- **Problems to work on**
1 - From the forum post below about preparing expedition data for analysis, copy word for word the part that begins at the words "I'm trying to" and stops after "again I'm stumped.".
2 - In the forum post below about preparing expedition data for analysis, which column does the poster turn into a categorical type?

##### Supplied passage

I'm trying to convert data in order to be able to analyse it and as I'm not very experienced I keep running into problems. I've already received some great advice from the community but once again I'm stumped.
I downloaded a data file from https://www.kaggle.com/datasets/majunbajun/himalayan-climbing-expeditions.
@LancelotduLac was kind enough to fix the first part of the problem for me by showing me how to convert the various reasons for termination into a binary variable
from pandas import read_csv
RE = '^Success.*$'
NRE = '^((?!Success).)*$'
TR = 'termination_reason'
BD = 'basecamp_date'
SE = 'season'
data = read_csv('C:\\Users\\joepf\\OneDrive\\Desktop\\Data analytics course\\Programming1\\CA2\\data\\expeditions.csv')
exp_win_v_fail = data[[TR, BD, SE]]
for v, re_ in enumerate((NRE, RE)):
exp_win_v_fail[TR] = exp_win_v_fail[TR].replace(to_replace=re_, value=v, regex=True)
Then I was trying convert the seasons into categorical variables in order to carry out an ANOVA which has not been going so well
# Turn the season column into a categorical
exp_win_v_fail['season'] = exp_win_v_fail['season'].astype('category')
exp_win_v_fail['season'].dtypes
from scipy.stats import f_oneway
# One-way ANOVA
f_value, p_value = f_oneway(exp_win_v_fail[SE], exp_win_v_fail[TR])
print("F-score: " + str(f_value))
print("p value: " + str(p_value))
I assumed that I would not need to convert the seasons from a str if I converted them into categorical variables but then the console throws up this error message which is making me second guess that assumption:
File "C:\Users\joepf\anaconda3\lib\site-packages\numpy\core\_asarray.py", line 102, in asarray
return array(a, dtype, copy=False, order=order)

##########
##### Recorded data

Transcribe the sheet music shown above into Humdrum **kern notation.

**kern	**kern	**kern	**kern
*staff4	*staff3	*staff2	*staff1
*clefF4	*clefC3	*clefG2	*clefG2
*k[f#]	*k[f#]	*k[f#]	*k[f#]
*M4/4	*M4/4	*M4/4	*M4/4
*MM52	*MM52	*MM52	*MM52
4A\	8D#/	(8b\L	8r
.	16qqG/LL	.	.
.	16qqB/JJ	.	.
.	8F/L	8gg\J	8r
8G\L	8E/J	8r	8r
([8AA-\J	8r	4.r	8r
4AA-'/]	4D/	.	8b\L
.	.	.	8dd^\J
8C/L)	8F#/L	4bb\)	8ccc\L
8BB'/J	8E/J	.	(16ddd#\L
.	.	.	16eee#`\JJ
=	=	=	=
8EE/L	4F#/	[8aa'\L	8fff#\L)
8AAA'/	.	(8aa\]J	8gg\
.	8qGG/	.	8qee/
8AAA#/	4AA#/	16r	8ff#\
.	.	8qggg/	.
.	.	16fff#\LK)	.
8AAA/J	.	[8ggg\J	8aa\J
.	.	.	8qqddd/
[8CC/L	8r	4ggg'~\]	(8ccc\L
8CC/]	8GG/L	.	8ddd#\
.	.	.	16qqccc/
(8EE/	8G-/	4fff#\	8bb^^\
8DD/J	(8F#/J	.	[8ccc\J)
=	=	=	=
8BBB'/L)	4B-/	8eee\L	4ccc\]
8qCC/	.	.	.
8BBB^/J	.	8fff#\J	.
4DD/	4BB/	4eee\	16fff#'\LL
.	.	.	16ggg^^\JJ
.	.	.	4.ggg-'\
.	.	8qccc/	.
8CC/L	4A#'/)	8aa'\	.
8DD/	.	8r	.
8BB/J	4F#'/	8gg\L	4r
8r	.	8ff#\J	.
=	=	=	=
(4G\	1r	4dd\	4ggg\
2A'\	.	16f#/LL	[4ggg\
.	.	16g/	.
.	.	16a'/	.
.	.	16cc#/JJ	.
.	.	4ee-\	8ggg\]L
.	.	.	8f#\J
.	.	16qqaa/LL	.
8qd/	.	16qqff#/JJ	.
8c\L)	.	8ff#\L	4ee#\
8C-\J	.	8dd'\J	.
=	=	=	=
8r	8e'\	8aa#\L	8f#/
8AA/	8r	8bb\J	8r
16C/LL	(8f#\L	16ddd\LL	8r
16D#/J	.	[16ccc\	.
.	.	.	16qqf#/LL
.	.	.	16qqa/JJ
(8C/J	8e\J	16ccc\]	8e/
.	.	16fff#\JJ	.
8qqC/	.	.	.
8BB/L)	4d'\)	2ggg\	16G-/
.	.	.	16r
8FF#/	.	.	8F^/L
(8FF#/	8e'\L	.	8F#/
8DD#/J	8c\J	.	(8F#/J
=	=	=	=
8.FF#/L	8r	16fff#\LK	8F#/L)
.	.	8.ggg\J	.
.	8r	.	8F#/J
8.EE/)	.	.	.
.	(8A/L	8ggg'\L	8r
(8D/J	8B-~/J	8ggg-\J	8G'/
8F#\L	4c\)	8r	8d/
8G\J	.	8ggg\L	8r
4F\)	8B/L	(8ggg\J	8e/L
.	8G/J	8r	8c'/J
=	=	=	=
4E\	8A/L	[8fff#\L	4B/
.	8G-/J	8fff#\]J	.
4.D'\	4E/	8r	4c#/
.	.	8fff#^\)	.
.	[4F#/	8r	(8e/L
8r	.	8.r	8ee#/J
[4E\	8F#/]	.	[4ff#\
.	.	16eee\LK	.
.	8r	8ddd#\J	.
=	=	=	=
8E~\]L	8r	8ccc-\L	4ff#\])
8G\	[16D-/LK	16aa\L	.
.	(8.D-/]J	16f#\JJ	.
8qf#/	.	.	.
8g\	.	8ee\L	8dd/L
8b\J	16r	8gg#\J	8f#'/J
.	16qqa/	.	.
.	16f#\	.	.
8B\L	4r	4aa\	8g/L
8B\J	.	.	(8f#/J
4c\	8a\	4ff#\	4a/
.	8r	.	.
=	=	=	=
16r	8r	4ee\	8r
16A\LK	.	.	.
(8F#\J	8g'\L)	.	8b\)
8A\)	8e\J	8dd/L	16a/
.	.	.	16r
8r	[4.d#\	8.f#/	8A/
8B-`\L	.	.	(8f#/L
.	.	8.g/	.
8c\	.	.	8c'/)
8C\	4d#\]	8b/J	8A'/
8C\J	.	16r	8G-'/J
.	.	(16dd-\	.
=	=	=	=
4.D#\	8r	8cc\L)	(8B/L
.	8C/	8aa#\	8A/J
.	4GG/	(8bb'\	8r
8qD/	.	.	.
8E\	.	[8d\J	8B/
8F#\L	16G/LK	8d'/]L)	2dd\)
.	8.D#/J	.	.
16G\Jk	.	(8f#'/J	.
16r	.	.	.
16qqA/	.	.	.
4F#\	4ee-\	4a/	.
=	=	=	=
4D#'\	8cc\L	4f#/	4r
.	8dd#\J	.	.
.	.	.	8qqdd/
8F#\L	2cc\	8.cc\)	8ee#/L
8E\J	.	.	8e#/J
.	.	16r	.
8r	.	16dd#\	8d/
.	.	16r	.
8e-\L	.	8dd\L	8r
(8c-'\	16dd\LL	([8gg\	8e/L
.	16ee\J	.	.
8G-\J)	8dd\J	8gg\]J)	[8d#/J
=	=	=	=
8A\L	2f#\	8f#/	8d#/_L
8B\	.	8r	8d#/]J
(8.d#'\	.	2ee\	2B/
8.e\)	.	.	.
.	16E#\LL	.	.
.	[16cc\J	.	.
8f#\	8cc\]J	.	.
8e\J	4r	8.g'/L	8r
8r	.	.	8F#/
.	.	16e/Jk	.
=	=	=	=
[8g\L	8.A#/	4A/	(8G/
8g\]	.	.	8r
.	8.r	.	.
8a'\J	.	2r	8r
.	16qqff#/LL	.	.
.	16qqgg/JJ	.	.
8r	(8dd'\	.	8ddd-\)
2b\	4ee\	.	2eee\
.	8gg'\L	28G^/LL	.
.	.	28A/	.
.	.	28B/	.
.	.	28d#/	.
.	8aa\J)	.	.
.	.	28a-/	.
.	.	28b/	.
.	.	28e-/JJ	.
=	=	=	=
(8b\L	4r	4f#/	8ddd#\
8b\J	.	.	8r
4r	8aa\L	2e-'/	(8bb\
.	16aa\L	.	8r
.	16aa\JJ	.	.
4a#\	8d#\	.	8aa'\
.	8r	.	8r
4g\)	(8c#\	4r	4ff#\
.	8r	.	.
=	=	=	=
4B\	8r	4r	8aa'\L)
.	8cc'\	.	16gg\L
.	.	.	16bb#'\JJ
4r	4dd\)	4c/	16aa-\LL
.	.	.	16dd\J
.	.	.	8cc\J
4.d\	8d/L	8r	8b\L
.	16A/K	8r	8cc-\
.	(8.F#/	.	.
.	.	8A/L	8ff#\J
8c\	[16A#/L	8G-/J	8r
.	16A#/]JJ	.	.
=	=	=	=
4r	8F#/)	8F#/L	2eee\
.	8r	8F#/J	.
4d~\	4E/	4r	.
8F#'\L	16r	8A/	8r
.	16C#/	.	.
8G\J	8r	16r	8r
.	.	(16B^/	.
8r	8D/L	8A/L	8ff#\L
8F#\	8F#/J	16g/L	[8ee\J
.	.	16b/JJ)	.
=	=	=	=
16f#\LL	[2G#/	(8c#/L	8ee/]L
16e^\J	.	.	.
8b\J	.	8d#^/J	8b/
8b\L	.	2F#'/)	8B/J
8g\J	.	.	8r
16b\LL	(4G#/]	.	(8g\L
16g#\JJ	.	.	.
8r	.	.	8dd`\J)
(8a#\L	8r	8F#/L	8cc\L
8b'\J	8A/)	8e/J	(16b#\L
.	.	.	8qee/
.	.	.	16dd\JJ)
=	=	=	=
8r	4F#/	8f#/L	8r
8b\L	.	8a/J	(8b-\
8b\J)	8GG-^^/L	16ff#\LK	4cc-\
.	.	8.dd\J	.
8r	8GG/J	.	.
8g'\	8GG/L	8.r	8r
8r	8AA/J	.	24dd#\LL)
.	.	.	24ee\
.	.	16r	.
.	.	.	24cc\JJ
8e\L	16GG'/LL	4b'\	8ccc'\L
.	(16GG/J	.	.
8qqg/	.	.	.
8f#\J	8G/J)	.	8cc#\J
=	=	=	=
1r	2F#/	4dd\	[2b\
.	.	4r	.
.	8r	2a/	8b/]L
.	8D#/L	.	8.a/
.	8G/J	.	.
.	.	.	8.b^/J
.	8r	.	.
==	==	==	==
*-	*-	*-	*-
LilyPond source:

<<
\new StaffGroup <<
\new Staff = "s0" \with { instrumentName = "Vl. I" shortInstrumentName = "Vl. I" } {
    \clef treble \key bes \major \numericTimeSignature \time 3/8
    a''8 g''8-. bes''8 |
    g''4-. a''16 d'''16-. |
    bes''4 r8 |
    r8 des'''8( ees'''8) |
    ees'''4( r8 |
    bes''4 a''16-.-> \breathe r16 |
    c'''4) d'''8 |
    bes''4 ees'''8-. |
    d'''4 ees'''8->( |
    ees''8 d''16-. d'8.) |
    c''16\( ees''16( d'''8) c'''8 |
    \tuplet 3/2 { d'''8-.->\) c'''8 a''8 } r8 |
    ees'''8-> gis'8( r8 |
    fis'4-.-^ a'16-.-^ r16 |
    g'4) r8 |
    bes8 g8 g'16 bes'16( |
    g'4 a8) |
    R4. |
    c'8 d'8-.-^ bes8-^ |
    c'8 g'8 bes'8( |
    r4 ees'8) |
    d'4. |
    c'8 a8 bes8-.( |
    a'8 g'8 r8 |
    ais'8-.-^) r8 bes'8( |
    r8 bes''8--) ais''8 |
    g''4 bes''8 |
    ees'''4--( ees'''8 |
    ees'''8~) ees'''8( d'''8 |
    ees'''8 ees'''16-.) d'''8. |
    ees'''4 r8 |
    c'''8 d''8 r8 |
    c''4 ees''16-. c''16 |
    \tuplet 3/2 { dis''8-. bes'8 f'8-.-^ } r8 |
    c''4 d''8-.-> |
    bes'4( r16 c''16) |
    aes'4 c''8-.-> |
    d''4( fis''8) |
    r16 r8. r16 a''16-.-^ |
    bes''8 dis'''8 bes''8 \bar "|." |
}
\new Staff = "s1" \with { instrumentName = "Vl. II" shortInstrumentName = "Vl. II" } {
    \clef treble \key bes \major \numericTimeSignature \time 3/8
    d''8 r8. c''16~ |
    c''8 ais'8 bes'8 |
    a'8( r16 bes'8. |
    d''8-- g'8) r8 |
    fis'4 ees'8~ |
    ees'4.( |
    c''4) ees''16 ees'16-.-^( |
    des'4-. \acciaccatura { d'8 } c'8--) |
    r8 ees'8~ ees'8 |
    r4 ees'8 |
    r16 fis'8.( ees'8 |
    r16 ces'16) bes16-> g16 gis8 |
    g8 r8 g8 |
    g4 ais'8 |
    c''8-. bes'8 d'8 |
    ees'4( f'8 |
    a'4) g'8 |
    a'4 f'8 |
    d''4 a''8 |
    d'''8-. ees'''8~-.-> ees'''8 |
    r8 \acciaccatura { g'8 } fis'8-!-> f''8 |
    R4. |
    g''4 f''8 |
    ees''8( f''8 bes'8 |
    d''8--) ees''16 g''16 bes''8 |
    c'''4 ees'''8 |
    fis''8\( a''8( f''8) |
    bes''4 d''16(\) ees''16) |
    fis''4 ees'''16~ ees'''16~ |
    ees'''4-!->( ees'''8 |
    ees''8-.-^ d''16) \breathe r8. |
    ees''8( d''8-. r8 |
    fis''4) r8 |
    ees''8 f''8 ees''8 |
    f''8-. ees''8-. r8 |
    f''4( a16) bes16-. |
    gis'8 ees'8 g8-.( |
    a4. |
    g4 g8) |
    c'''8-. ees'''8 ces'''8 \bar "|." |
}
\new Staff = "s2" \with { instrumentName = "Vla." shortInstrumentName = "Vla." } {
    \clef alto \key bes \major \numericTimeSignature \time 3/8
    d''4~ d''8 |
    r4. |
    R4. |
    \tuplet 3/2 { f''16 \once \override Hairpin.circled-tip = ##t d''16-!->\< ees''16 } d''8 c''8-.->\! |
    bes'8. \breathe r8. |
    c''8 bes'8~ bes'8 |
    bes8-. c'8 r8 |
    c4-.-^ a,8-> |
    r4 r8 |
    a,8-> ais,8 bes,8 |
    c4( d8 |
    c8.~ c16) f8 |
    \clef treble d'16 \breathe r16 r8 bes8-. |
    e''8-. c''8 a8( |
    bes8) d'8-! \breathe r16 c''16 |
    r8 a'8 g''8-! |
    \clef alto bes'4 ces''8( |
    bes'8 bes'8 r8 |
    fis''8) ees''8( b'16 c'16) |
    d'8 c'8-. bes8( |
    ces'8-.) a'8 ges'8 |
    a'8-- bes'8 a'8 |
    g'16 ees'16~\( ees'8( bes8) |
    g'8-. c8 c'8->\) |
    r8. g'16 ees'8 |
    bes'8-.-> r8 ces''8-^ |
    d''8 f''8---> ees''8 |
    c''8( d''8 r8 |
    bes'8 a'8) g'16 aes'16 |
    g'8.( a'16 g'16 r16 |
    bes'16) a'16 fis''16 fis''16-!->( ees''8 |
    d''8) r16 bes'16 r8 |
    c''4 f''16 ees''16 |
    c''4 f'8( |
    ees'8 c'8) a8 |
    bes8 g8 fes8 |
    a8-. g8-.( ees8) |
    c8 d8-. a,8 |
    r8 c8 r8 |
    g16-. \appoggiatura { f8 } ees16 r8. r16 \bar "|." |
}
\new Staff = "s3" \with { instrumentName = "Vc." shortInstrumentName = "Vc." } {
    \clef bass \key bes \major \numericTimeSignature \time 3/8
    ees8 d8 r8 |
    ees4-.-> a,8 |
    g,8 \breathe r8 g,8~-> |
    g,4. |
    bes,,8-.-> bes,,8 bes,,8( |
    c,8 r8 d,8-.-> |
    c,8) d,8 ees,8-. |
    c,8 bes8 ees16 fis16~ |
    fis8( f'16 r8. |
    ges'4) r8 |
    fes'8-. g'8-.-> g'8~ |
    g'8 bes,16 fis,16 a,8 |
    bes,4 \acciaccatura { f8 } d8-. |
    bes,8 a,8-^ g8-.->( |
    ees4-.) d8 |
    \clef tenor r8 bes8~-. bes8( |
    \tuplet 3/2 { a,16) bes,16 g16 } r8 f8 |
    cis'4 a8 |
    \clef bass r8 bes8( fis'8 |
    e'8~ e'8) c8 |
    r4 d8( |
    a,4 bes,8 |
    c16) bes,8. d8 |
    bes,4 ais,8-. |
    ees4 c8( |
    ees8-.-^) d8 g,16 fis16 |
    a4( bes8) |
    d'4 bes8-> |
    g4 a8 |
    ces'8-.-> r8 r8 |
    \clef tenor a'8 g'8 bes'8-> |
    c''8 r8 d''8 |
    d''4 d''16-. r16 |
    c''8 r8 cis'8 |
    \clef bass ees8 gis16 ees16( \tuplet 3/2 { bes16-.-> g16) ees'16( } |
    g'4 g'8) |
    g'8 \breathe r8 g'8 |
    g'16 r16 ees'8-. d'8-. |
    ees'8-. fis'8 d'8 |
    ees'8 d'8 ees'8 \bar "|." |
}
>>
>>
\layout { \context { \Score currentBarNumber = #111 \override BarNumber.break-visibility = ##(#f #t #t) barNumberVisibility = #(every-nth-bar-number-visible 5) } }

##########

- **Solution set**
1 -
I'm trying to convert data in order to be able to analyse it and as I'm not very experienced I keep running into problems. I've already received some great advice from the community but once again I'm stumped.

2 - The season column.